__Task to complete__. Copy out, line for line, the part of the records that begins at the line containing "года обновленная версия с увеличенным пляжным" and ends after the line containing "изменением стал полностью закрытый и". Include both of those lines and nothing else.

__Recorded data__.
-*-*-
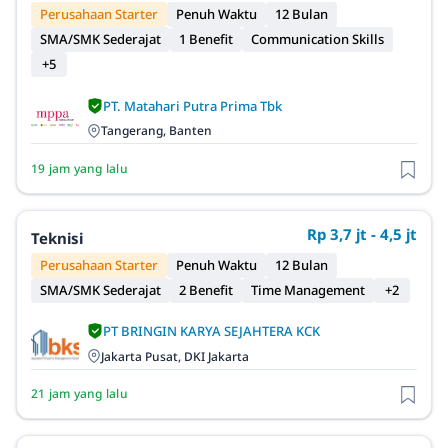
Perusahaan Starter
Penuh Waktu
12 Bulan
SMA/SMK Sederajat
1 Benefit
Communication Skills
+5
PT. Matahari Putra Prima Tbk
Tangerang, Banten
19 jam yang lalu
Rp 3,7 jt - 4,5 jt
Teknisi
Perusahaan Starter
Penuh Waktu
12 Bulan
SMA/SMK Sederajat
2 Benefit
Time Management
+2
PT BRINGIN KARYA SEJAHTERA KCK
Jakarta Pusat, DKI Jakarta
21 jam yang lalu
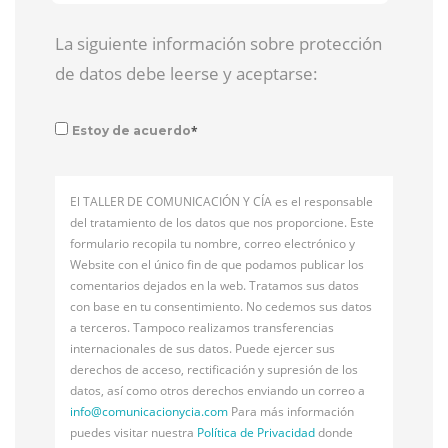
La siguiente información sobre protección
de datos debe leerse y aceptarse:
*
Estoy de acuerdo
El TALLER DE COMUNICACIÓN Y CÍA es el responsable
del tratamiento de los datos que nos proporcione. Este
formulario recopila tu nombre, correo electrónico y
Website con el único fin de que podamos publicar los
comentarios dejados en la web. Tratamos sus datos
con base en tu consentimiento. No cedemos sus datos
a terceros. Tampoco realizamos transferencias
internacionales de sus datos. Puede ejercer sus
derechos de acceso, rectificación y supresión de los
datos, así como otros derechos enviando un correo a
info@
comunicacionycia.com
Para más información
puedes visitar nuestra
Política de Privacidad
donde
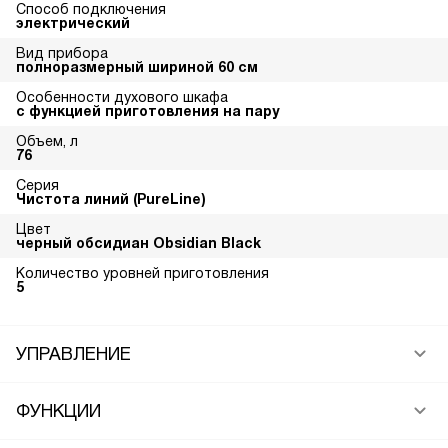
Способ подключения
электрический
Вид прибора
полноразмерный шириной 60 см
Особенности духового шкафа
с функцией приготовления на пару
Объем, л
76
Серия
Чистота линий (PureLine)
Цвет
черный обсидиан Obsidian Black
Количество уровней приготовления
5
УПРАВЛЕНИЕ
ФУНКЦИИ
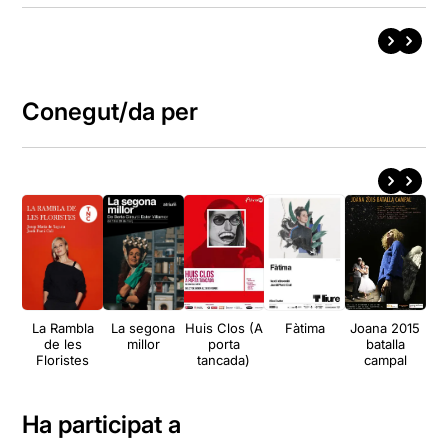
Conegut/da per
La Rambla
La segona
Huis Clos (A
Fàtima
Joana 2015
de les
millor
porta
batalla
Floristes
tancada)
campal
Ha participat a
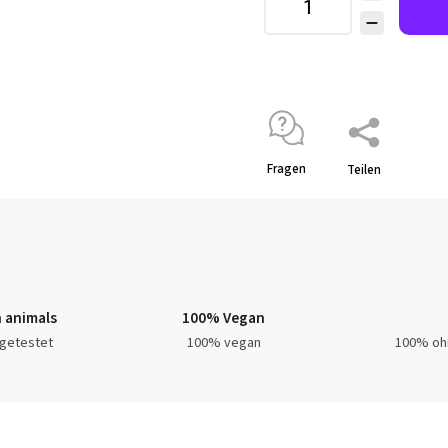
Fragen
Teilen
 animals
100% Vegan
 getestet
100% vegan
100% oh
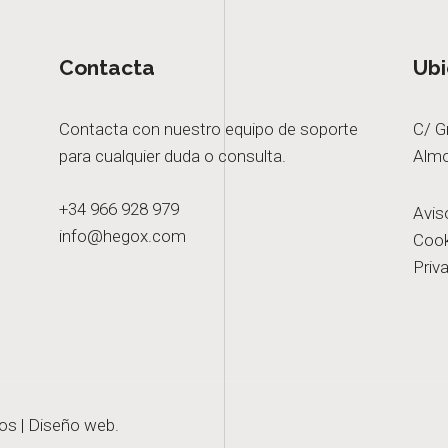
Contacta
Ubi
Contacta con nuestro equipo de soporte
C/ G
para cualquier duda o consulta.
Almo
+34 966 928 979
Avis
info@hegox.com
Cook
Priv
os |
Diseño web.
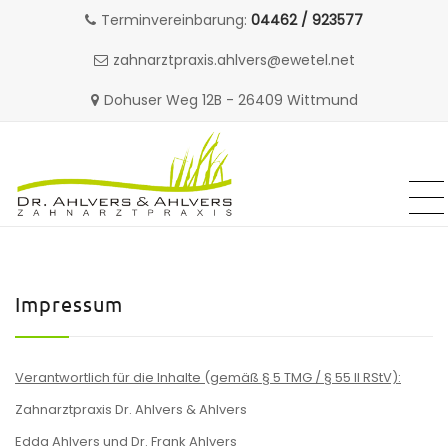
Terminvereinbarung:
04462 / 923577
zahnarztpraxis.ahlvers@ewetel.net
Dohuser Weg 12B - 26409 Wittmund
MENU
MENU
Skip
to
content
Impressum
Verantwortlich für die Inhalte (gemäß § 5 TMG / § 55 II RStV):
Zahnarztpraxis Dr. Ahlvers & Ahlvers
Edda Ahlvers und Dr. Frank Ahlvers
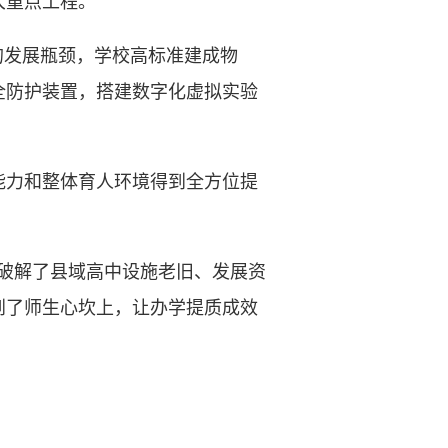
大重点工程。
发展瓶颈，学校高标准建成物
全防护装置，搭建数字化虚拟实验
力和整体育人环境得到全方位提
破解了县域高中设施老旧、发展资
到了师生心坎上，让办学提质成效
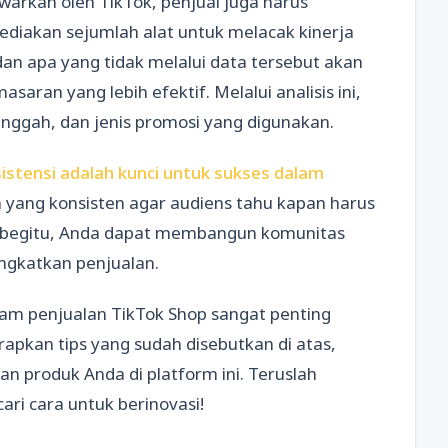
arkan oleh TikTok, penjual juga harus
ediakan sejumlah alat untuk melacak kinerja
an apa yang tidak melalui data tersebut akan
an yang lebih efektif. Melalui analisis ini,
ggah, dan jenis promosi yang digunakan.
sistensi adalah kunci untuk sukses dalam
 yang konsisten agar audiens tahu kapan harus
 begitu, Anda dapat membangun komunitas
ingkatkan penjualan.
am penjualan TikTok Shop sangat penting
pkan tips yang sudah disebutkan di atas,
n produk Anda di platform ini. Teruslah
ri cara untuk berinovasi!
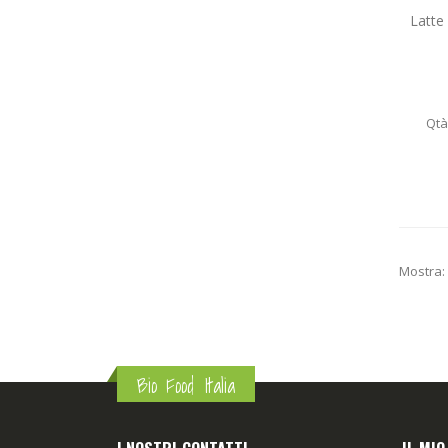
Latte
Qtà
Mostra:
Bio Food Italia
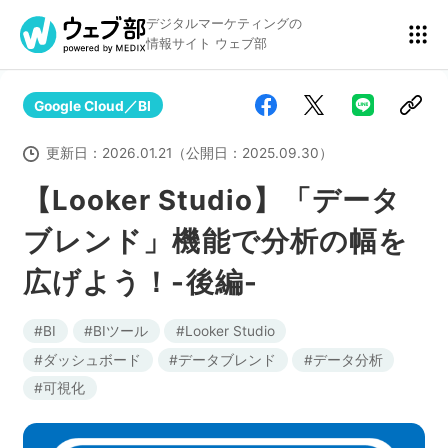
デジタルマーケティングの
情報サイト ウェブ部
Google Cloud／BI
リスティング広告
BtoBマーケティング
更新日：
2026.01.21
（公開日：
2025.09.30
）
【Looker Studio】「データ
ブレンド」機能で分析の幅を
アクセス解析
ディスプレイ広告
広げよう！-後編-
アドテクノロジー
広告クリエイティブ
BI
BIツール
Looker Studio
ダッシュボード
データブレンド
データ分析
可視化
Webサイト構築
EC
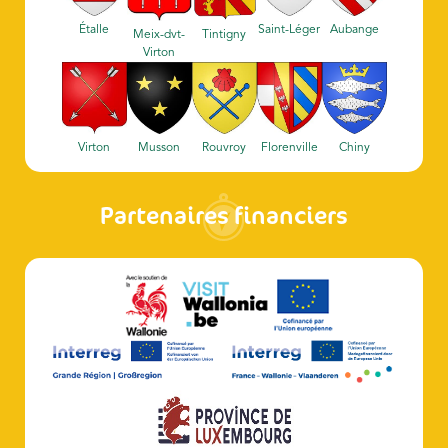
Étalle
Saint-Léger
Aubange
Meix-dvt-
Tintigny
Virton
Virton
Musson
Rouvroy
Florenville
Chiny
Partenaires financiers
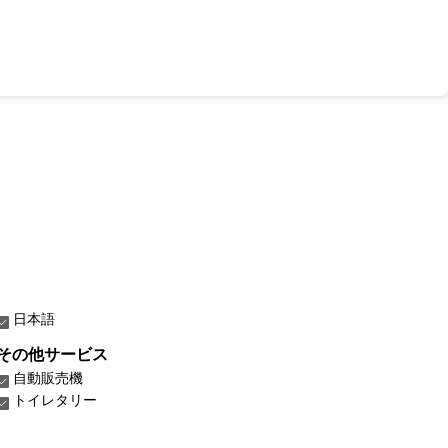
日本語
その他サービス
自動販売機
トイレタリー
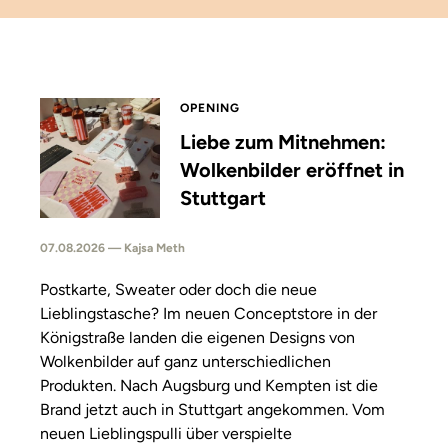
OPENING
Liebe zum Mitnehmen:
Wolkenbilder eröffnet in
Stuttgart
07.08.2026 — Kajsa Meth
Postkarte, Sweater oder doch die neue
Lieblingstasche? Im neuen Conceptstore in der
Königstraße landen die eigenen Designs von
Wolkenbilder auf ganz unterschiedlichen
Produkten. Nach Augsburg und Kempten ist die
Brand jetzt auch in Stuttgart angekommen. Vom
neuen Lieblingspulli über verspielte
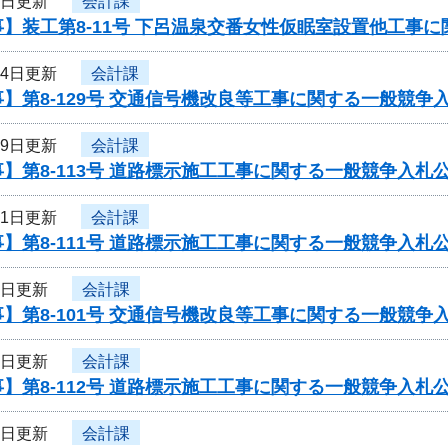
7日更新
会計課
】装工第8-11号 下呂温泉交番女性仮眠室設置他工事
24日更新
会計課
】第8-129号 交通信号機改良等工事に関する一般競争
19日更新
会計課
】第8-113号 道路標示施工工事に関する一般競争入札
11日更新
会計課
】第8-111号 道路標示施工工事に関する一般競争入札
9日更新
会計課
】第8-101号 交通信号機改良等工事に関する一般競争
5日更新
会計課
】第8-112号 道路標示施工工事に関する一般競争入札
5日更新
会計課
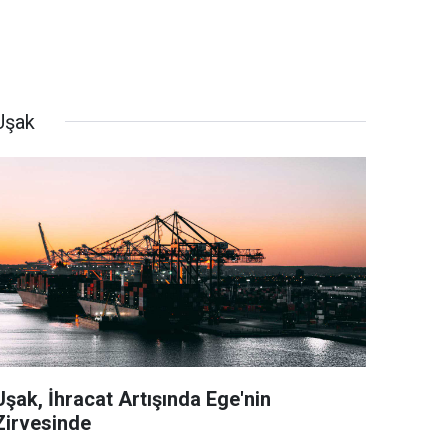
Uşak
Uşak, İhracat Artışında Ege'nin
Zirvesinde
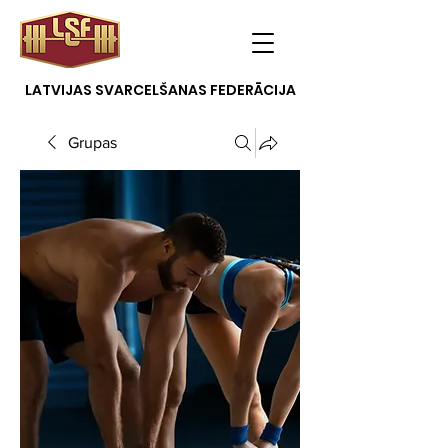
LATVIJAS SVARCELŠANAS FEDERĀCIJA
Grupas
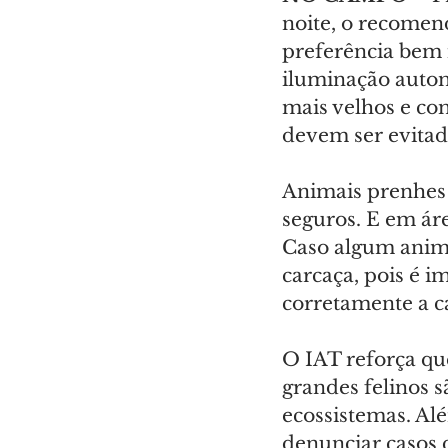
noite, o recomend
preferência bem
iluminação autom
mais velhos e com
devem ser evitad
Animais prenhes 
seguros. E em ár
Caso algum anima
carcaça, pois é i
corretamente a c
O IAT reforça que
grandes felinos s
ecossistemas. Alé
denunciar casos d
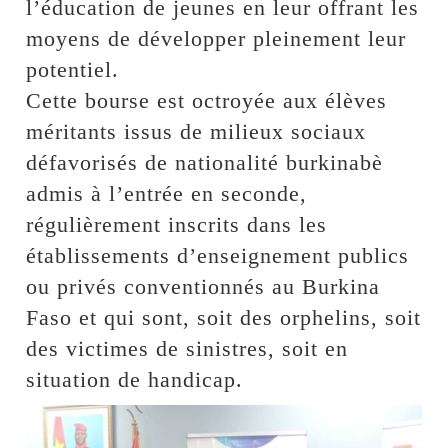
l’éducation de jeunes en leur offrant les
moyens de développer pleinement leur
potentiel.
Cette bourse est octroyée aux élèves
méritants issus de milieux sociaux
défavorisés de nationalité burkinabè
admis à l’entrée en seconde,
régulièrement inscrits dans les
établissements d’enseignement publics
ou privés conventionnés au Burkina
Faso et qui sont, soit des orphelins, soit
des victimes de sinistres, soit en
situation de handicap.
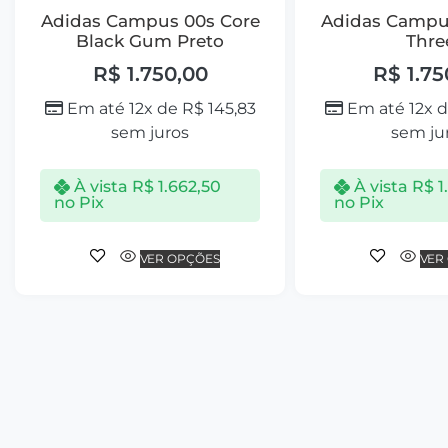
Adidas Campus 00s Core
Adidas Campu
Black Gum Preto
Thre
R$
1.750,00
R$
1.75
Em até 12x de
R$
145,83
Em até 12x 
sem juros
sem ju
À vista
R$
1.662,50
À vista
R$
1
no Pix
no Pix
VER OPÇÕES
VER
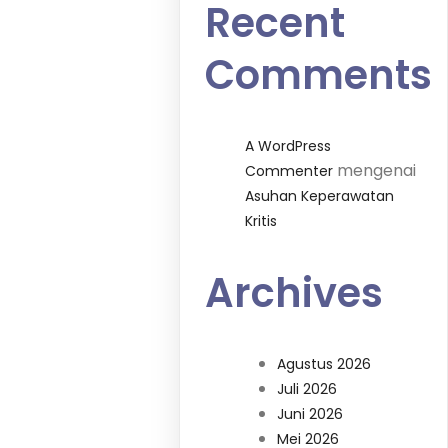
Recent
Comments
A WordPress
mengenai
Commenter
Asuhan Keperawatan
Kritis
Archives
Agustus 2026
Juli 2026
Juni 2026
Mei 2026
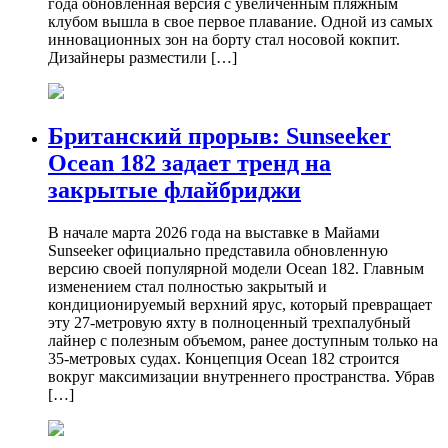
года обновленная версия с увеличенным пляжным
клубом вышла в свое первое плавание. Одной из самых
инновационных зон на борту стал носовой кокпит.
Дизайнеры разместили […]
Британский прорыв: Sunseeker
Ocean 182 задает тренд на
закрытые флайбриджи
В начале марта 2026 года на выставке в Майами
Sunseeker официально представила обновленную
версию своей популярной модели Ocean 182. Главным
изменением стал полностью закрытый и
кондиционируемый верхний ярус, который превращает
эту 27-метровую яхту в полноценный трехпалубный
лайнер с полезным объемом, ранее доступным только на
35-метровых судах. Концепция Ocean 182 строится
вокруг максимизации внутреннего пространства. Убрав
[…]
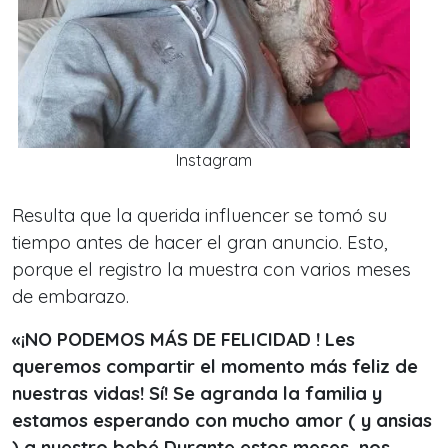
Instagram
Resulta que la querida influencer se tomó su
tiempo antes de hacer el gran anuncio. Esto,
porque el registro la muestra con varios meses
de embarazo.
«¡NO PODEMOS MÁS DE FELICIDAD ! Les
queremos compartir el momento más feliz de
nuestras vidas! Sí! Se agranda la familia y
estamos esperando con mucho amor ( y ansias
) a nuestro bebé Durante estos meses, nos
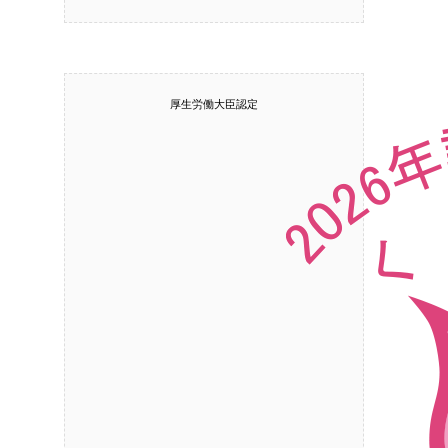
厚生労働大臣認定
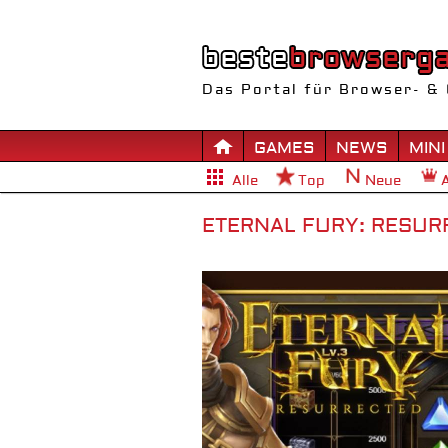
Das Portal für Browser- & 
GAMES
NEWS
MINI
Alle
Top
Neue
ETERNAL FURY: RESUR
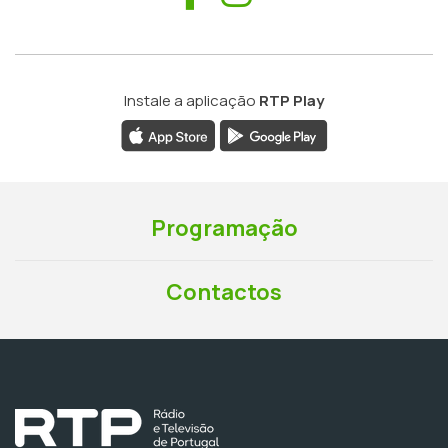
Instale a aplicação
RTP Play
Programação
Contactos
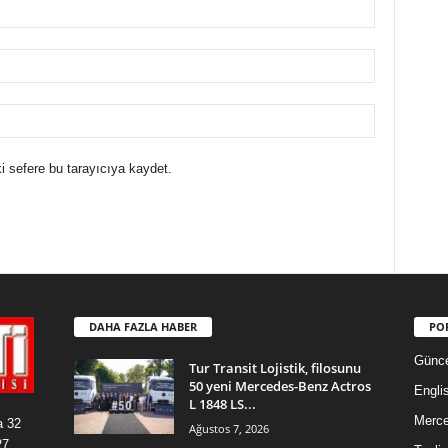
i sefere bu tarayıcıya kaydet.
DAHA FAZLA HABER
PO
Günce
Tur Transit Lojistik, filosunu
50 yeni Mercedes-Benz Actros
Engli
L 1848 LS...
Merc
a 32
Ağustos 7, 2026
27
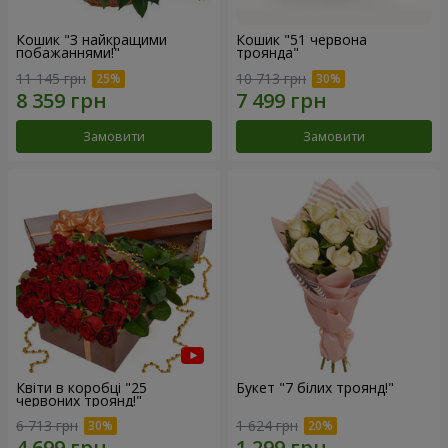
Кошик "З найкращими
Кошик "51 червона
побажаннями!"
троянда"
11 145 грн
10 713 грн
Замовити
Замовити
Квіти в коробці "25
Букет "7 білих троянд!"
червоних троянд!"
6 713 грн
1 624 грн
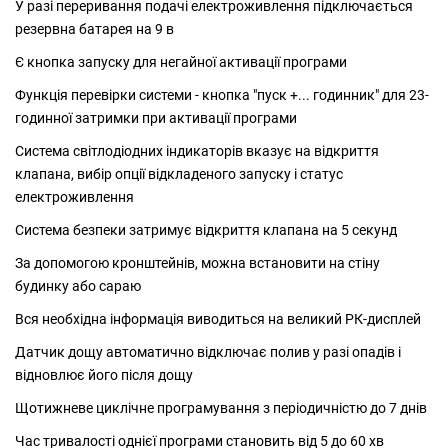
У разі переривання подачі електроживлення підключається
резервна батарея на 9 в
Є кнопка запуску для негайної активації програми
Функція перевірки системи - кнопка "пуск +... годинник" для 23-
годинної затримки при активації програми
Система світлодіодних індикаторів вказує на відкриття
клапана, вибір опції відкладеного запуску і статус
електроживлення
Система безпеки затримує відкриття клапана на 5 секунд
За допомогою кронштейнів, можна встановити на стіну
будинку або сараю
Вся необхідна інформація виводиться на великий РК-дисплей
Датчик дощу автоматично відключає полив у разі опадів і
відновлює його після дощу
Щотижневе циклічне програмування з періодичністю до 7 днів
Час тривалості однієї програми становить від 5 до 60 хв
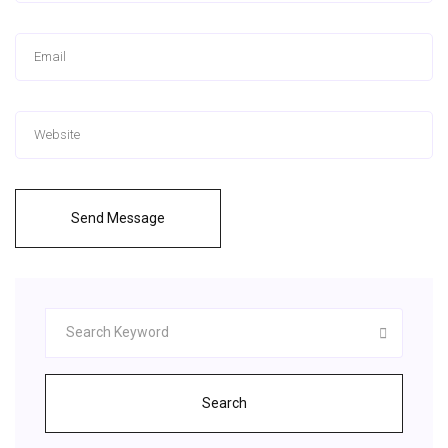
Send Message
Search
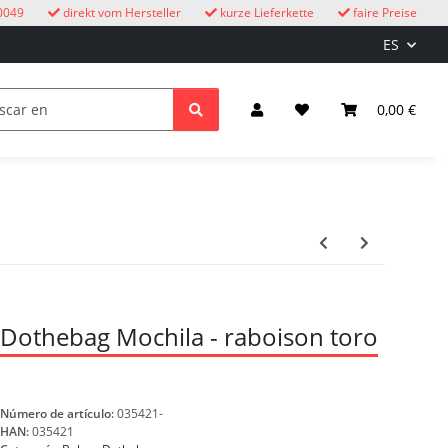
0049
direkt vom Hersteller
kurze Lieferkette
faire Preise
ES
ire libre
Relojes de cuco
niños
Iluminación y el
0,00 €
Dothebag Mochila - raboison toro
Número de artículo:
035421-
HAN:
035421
-*-*-
__Exercise solution__.
года обновленная версия с увеличенным пляжным
клубом вышла в свое первое плавание. Одной из самых
инновационных зон на борту стал носовой кокпит.
Дизайнеры разместили […]
Британский прорыв: Sunseeker
Ocean 182 задает тренд на
закрытые флайбриджи
В начале марта 2026 года на выставке в Майами
Sunseeker официально представила обновленную
версию своей популярной модели Ocean 182. Главным
изменением стал полностью закрытый и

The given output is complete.